Keywords: intimacies, scale, trans*ecologies, visual rhetoric
Abstract
I photograph small moments of intimacy and relation between and among human and non-human bodies in the neighborhoods where I live. Using my cell phone and macro lens attachment, I photograph what might otherwise exist on the margins of a gaze to circulate non-dominant narratives of nature. My work is premised on the notion that colonial conceptualizations of the environment (including those created visually) contribute to pressing environmental issues. Colonial myths include definitions of land as: property, resource for extraction, a “pristine untouched wilderness,” a category separate from humans and humanity, and/or a heterosexual cisgendered “nature” as “natural.”
My images aim to assert queer and trans* relational visions of nature and they exist in conversation with artists and scholars whose visions also strive to destabilize pervasive notions of the environment. I wonder: within colonial systems, how can we look and learn to look at land differently in ways that pry open possibilities for trans* ecological futures?

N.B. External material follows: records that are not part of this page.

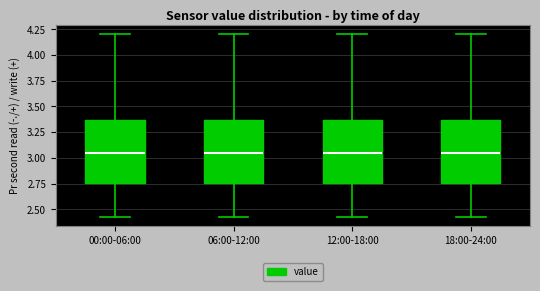

Reading left to right, read every box against the y-axis: the position of its median line, the range the box covers, and the ends of its whiskers. The values are not printed on the chart, so give them approximately, as read against the axis.

00:00-06:00: median 3.05, box 2.75 to 3.35, whiskers 2.45 to 4.20
06:00-12:00: median 3.05, box 2.75 to 3.35, whiskers 2.45 to 4.20
12:00-18:00: median 3.05, box 2.75 to 3.35, whiskers 2.45 to 4.20
18:00-24:00: median 3.05, box 2.75 to 3.35, whiskers 2.45 to 4.20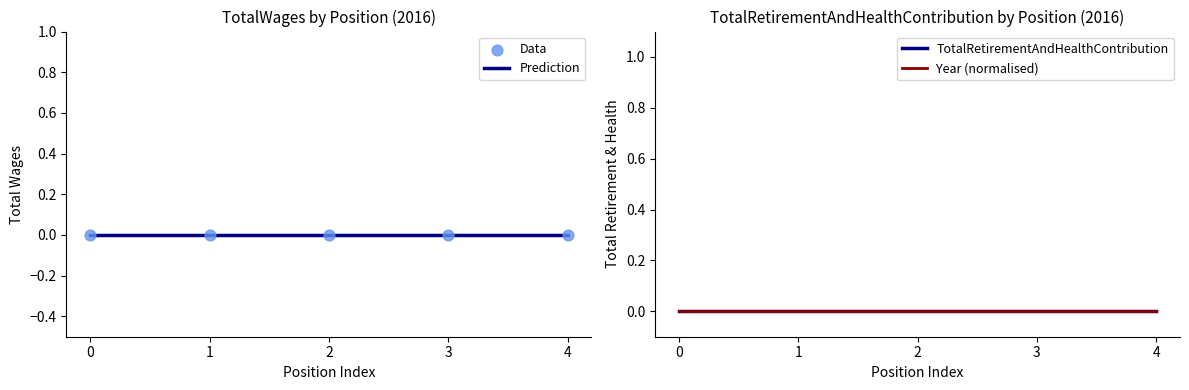

Which series reaches the maximum Y coordinate?

Year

In these images, Sonoran Desert plants in Tucson, Arizona communicate sexual suggestivity, offering a vision of erotic landscapes that do not simply fall into tropes like “mother nature” or that of the “feminized landscape” that appear to be “pristine” or “untouched.” Partial and whole, present and absent, hopeful and hopeless, connected and displaced, these images envision a kind of trans* elemental intimacy that may be productive, however momentary or small.
In these various renderings of intimacy—between photographer/subject, various elements, forms of bodies—the scale of intimacy is, as Alexis Pauline Gumbs notes, “the sustainable scale,” the small scale of care. May these small lenses contribute to larger understandings of our environment as an ongoing palimpsest of constellated relational becomings, of “stories so far” (Doreen Massey), between and among kinds of bodies and scales. What might happen if we learn to see the environment through trans* ecological lenses and value their lessons?

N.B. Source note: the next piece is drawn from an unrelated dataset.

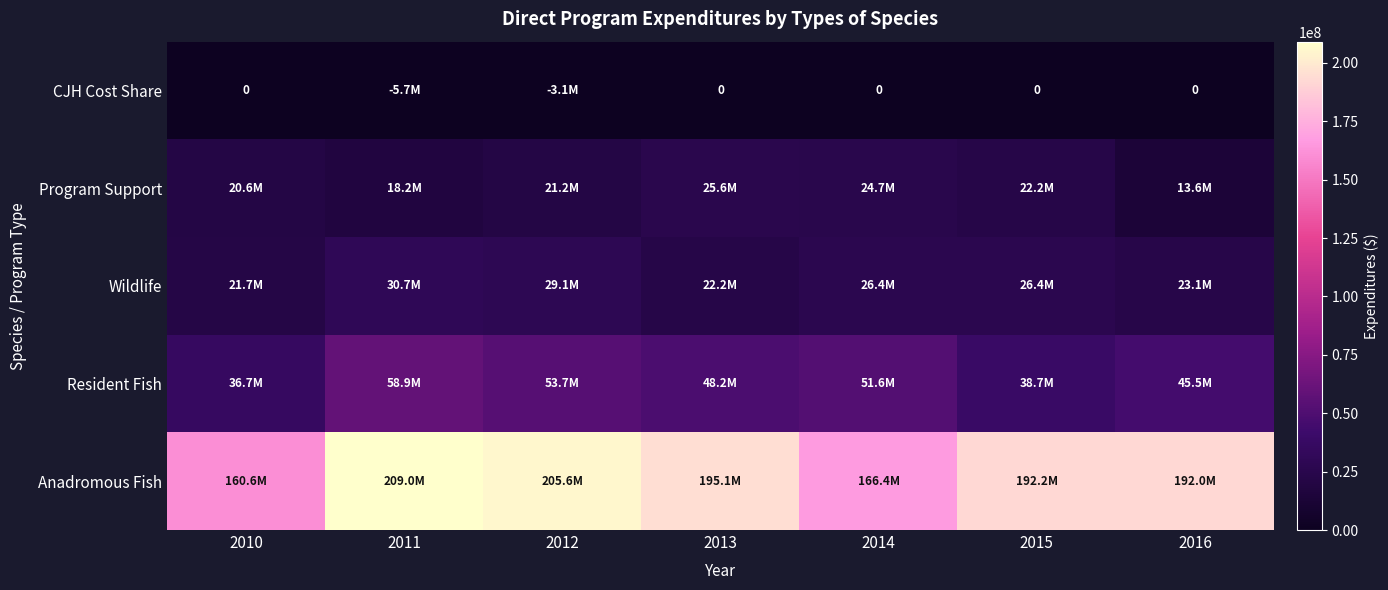

What value does the Wildlife series have at 2014?

26409304.0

Touched Landscapes reflect my ongoing commitment to the value and potential of environmental art to disrupt, reflect upon, and re-imagine visions of land through trans* ecological intimacies by expanding stories of human/land relations and considering their rhetorical potential towards different environmental futures.
About the Artist
Anushka Peres is an assistant professor of English at the University of Nevada, Reno. They are a multidisciplinary rhetorical scholar and photographer, invested in the environmental and social repercussions of colonial conceptualizations of land and sites of possible intervention. They work across media and with a range of collaborators on public queer feminist projects that seek more sustainable ways to see and be with the environment and each other. Their work has been published in The Journal of Multimodal Rhetorics and The Routledge Handbook of Queer Rhetorics, and their photographs have been shown in galleries globally. They are an award-winning educator, active in community engagement initiatives, artist/activist networks, and coalitional environmental projects.